Would you retype exactly the lines below, starting with the one that has "Lieferantenrichtlinien" and going on through the one that has "A primeira condição", with no pictures and nothing else?

== Given data

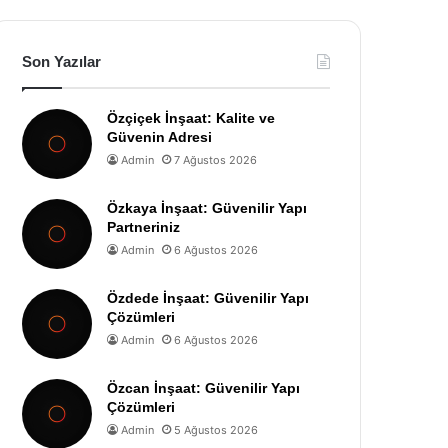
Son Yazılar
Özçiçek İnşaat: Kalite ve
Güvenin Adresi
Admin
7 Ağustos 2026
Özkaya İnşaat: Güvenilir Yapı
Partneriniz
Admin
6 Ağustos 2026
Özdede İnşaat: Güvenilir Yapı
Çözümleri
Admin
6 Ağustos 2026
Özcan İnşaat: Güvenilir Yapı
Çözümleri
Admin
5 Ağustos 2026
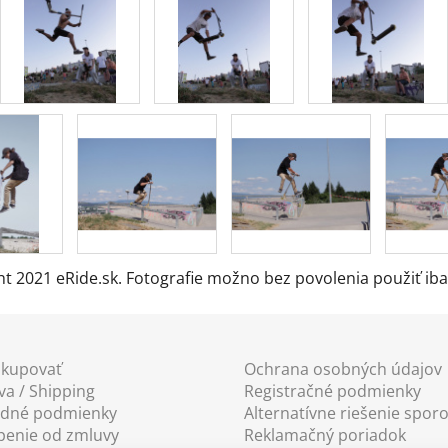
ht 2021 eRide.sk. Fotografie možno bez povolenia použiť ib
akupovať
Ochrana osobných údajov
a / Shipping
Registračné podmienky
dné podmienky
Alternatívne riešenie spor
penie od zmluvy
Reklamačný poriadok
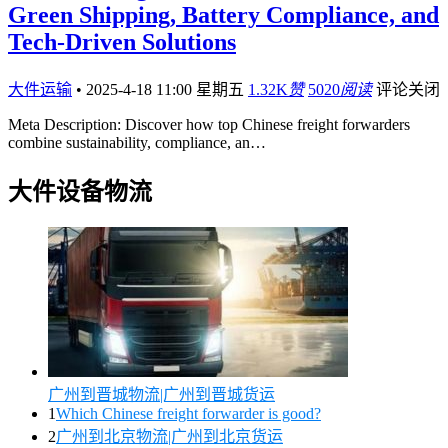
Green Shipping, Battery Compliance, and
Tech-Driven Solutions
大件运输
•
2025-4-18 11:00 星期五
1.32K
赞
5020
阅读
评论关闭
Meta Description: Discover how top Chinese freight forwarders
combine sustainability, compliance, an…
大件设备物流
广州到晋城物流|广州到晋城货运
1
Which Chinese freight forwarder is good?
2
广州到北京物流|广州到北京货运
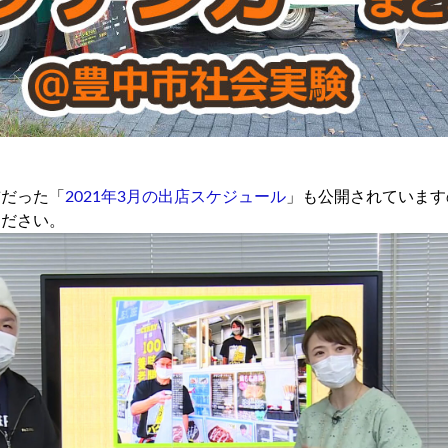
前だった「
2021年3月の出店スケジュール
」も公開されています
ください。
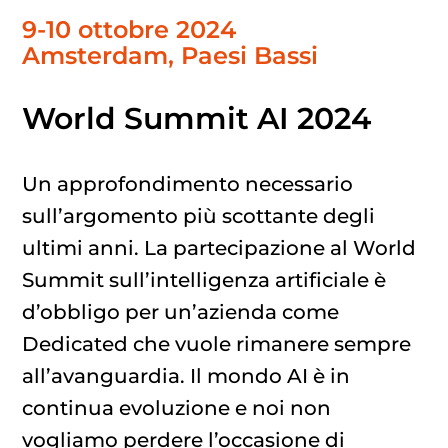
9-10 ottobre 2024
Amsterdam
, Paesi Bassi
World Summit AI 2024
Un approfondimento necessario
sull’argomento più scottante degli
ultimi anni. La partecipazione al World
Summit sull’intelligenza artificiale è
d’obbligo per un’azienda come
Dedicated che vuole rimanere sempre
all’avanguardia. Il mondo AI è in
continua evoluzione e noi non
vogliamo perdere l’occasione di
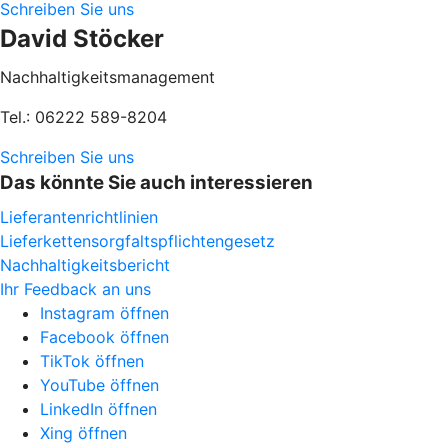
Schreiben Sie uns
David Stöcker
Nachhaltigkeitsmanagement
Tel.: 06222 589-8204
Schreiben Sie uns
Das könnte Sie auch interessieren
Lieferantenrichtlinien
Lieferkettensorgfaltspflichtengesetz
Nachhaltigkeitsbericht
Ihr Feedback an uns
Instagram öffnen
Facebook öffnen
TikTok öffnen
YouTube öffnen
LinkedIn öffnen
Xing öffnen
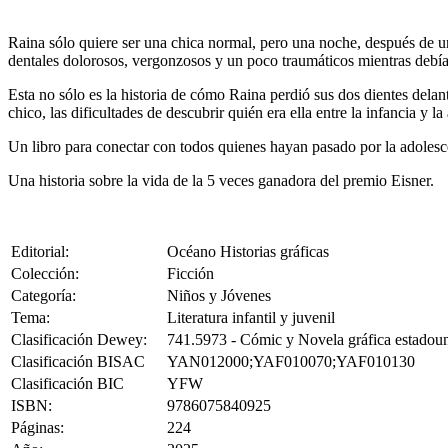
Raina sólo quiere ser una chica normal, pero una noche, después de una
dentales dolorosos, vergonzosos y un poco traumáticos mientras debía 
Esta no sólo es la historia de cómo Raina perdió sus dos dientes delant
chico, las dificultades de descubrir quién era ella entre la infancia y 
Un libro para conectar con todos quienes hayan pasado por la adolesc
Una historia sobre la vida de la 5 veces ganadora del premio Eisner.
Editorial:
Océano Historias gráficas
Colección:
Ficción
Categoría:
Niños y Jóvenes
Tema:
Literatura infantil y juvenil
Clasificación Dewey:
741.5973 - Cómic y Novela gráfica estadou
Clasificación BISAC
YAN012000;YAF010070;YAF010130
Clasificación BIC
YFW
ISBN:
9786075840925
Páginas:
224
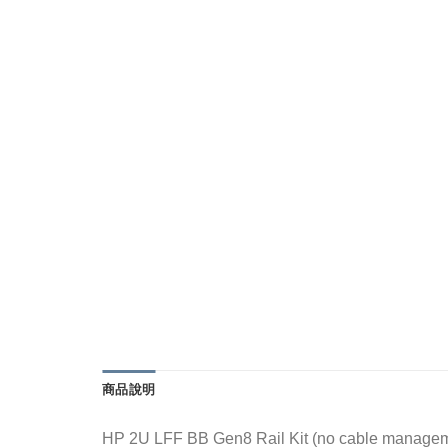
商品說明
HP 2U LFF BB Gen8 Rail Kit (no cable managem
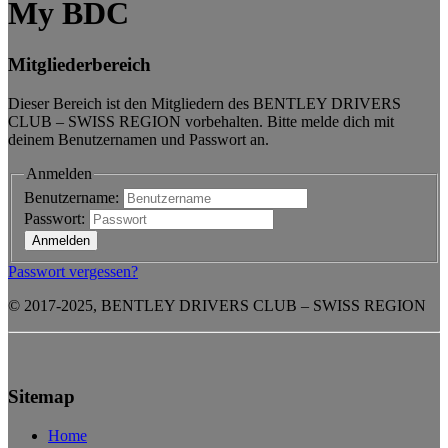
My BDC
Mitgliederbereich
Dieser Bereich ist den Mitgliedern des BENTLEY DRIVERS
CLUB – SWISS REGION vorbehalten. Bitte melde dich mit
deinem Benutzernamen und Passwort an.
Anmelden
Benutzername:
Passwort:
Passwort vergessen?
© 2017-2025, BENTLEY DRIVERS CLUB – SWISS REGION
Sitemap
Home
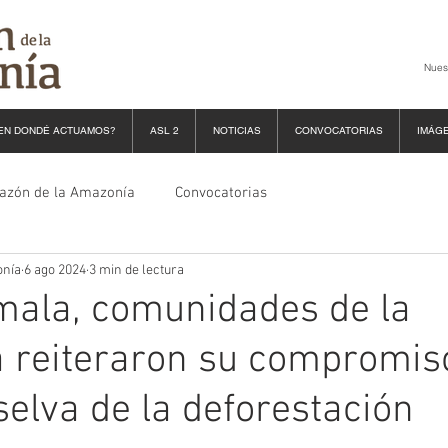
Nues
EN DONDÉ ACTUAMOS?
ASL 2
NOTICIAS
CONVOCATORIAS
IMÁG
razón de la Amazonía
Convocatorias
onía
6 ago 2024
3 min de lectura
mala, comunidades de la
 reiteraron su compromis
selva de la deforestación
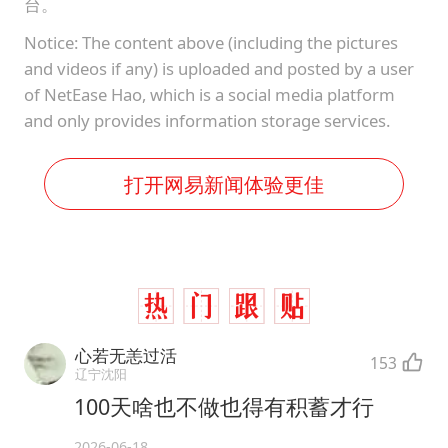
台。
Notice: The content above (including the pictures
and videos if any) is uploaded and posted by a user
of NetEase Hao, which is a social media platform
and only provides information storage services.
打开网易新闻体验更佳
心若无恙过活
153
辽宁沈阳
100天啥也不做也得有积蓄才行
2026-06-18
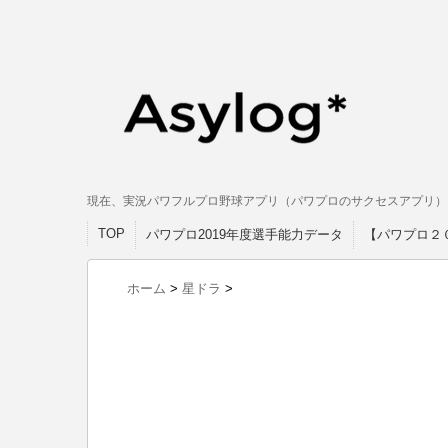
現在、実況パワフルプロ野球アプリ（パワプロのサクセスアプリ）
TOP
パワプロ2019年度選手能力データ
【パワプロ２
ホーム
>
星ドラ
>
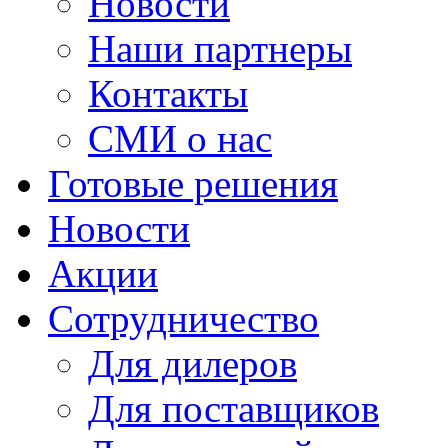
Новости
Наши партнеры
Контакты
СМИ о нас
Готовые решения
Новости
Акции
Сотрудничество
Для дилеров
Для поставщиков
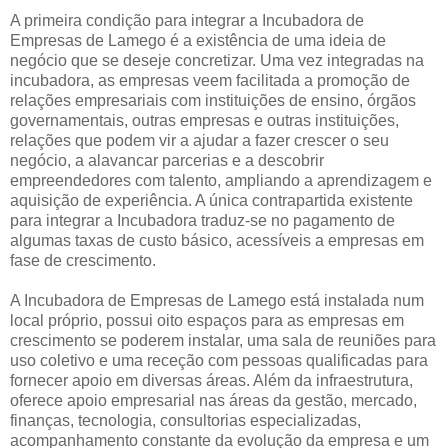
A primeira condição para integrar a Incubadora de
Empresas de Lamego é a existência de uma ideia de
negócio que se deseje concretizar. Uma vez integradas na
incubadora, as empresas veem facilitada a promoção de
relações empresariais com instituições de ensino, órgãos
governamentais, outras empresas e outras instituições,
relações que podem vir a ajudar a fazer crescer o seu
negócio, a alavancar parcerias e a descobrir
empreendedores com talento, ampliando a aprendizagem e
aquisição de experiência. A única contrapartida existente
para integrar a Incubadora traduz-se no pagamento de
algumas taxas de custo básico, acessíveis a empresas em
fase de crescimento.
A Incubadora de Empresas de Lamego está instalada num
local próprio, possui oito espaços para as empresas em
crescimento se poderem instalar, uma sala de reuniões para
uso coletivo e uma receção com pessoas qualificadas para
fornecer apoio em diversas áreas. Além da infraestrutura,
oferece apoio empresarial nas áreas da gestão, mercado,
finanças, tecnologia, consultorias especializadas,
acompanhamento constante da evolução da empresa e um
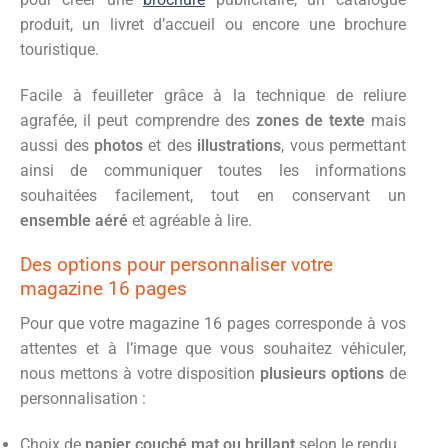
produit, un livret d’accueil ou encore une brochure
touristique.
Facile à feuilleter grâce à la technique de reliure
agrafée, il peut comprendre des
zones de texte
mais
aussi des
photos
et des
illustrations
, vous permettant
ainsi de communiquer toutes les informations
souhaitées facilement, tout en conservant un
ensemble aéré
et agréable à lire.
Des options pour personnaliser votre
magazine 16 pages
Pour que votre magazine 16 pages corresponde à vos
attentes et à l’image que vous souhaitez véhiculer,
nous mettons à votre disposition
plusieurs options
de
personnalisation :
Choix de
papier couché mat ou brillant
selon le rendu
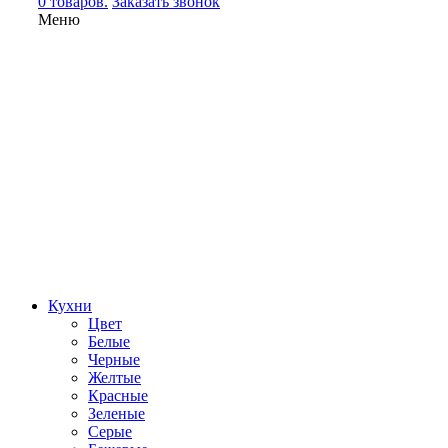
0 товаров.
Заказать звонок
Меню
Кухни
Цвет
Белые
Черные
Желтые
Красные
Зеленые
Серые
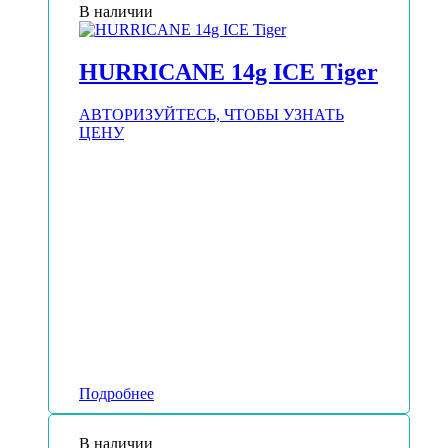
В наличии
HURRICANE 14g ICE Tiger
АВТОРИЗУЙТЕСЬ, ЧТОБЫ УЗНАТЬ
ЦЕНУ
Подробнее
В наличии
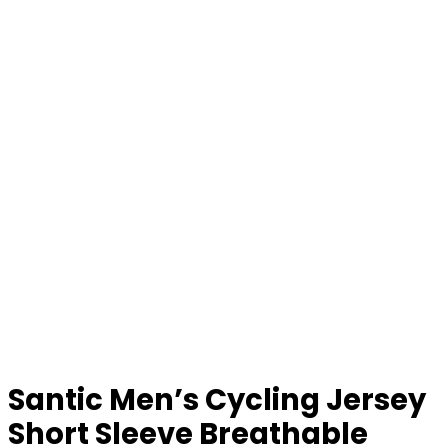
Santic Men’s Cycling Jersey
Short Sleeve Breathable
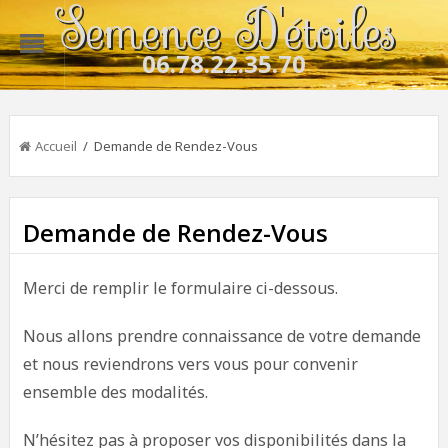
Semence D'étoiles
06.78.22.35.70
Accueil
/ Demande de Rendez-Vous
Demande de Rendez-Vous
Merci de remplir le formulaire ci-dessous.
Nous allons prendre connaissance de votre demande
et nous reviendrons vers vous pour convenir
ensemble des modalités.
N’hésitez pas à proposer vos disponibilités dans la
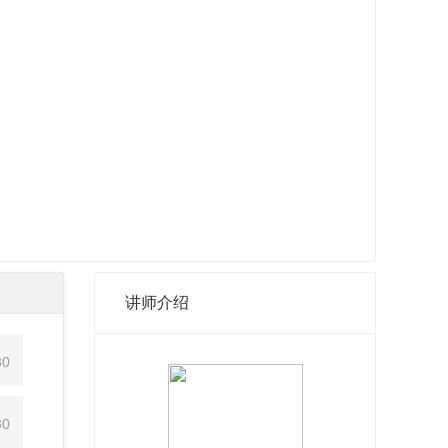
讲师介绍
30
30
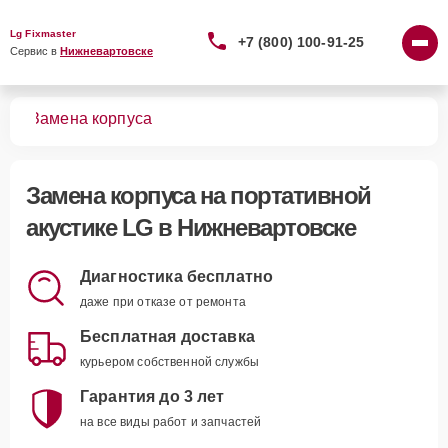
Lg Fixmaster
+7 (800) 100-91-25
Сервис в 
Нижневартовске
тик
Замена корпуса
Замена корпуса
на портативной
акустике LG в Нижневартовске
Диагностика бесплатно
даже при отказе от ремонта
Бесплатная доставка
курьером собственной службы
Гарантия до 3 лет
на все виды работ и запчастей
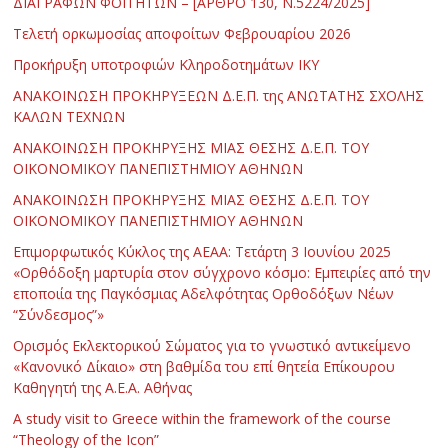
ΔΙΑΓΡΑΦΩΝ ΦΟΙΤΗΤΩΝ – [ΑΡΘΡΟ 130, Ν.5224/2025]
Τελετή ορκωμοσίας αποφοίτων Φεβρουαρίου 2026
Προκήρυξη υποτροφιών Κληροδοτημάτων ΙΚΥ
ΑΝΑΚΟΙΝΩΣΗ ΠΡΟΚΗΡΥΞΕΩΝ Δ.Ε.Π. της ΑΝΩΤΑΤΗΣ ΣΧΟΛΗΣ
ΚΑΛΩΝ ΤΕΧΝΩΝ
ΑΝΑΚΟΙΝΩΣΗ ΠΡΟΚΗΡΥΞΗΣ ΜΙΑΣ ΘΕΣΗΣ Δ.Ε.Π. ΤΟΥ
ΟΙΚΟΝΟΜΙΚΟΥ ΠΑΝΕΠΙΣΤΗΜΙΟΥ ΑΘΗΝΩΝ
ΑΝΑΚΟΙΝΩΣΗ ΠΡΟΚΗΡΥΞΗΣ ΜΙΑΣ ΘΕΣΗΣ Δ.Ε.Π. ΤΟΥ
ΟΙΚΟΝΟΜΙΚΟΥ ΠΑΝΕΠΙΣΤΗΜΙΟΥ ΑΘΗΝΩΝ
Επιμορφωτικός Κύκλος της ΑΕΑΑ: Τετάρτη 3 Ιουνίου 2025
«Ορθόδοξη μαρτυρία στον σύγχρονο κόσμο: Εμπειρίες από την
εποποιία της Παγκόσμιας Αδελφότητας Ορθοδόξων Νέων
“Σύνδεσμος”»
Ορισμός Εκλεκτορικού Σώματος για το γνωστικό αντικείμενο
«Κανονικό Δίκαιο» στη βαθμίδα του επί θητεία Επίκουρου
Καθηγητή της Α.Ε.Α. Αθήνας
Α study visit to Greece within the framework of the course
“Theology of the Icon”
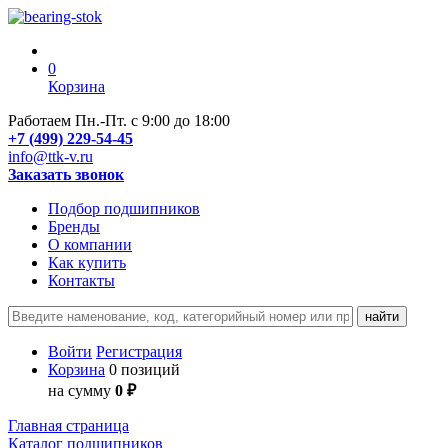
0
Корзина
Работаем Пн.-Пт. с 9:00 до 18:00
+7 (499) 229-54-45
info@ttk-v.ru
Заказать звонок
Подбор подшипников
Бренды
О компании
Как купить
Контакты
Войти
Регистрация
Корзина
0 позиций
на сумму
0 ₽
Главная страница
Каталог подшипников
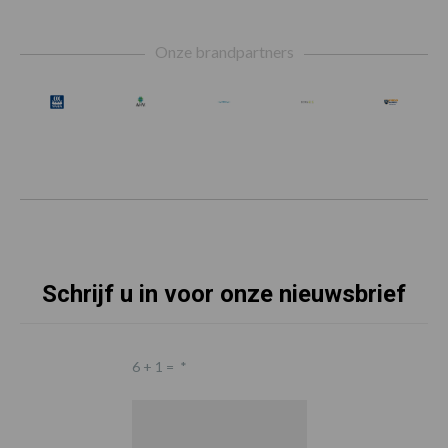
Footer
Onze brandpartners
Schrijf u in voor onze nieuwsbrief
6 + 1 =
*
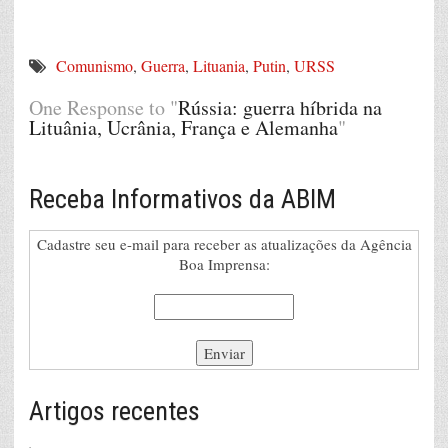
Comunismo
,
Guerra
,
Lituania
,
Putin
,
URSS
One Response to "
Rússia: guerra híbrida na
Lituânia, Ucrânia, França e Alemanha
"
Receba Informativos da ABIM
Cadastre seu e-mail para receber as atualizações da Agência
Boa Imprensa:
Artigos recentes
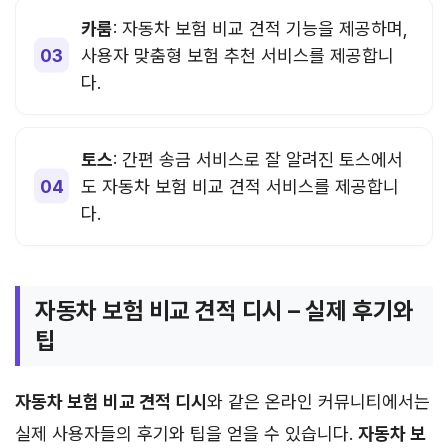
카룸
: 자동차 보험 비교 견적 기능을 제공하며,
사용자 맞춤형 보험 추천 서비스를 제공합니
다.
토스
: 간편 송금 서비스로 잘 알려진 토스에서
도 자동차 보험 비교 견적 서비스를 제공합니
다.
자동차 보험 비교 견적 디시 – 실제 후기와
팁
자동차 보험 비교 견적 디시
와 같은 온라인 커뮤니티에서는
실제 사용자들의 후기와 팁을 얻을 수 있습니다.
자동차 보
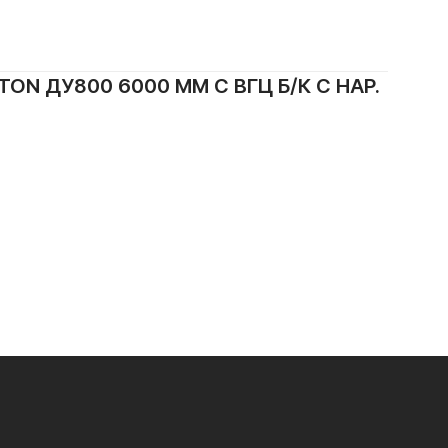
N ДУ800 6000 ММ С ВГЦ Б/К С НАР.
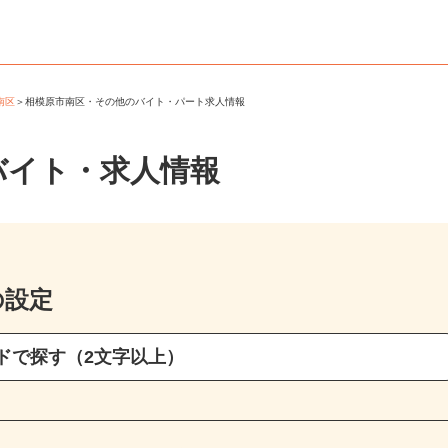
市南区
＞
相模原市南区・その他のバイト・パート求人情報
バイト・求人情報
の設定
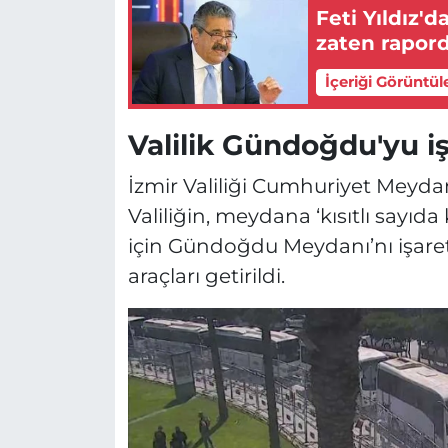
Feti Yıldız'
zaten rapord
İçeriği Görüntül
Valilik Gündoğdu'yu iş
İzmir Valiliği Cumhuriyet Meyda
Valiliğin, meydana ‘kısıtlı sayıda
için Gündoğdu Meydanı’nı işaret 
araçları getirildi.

====

* _Solution below_
Lieferantenrichtlinien
Lieferkettensorgfaltspflichtengesetz
Nachhaltigkeitsbericht
Ihr Feedback an uns
Instagram öffnen
Facebook öffnen
TikTok öffnen
YouTube öffnen
LinkedIn öffnen
Xing öffnen
Raina sólo quiere ser una chica normal, pero una noche, después de una
dentales dolorosos, vergonzosos y un poco traumáticos mientras debía 
Esta no sólo es la historia de cómo Raina perdió sus dos dientes delant
chico, las dificultades de descubrir quién era ella entre la infancia y 
Un libro para conectar con todos quienes hayan pasado por la adolesc
Una historia sobre la vida de la 5 veces ganadora del premio Eisner.
Editorial:
Océano Historias gráficas
Colección:
Ficción
Categoría:
Niños y Jóvenes
Tema:
Literatura infantil y juvenil
Clasificación Dewey:
741.5973 - Cómic y Novela gráfica estadou
Clasificación BISAC
YAN012000;YAF010070;YAF010130
Clasificación BIC
YFW
ISBN:
9786075840925
Páginas:
224
商品說明
HP 2U LFF BB Gen8 Rail Kit (no cable managem
My BDC
Mitgliederbereich
Dieser Bereich ist den Mitgliedern des BENTLEY DRIVERS
CLUB – SWISS REGION vorbehalten. Bitte melde dich mit
deinem Benutzernamen und Passwort an.
Anmelden
Benutzername:
Passwort:
Passwort vergessen?
© 2017-2025, BENTLEY DRIVERS CLUB – SWISS REGION
Sitemap
Home
Nues
EN DONDÉ ACTUAMOS?
ASL 2
NOTICIAS
CONVOCATORIAS
IMÁG
razón de la Amazonía
Convocatorias
onía
6 ago 2024
3 min de lectura
mala, comunidades de la
 reiteraron su compromis
selva de la deforestación
台。
Notice: The content above (including the pictures
and videos if any) is uploaded and posted by a user
of NetEase Hao, which is a social media platform
and only provides information storage services.
打开网易新闻体验更佳
心若无恙过活
153
辽宁沈阳
100天啥也不做也得有积蓄才行
2026-06-18
現在、実況パワフルプロ野球アプリ（パワプロのサクセスアプリ）
TOP
パワプロ2019年度選手能力データ
【パワプロ２
ホーム
>
星ドラ
>
Новости
Наши партнеры
Контакты
СМИ о нас
Готовые решения
Новости
Акции
Сотрудничество
Для дилеров
Для поставщиков
A primeira condição para integrar a Incubadora de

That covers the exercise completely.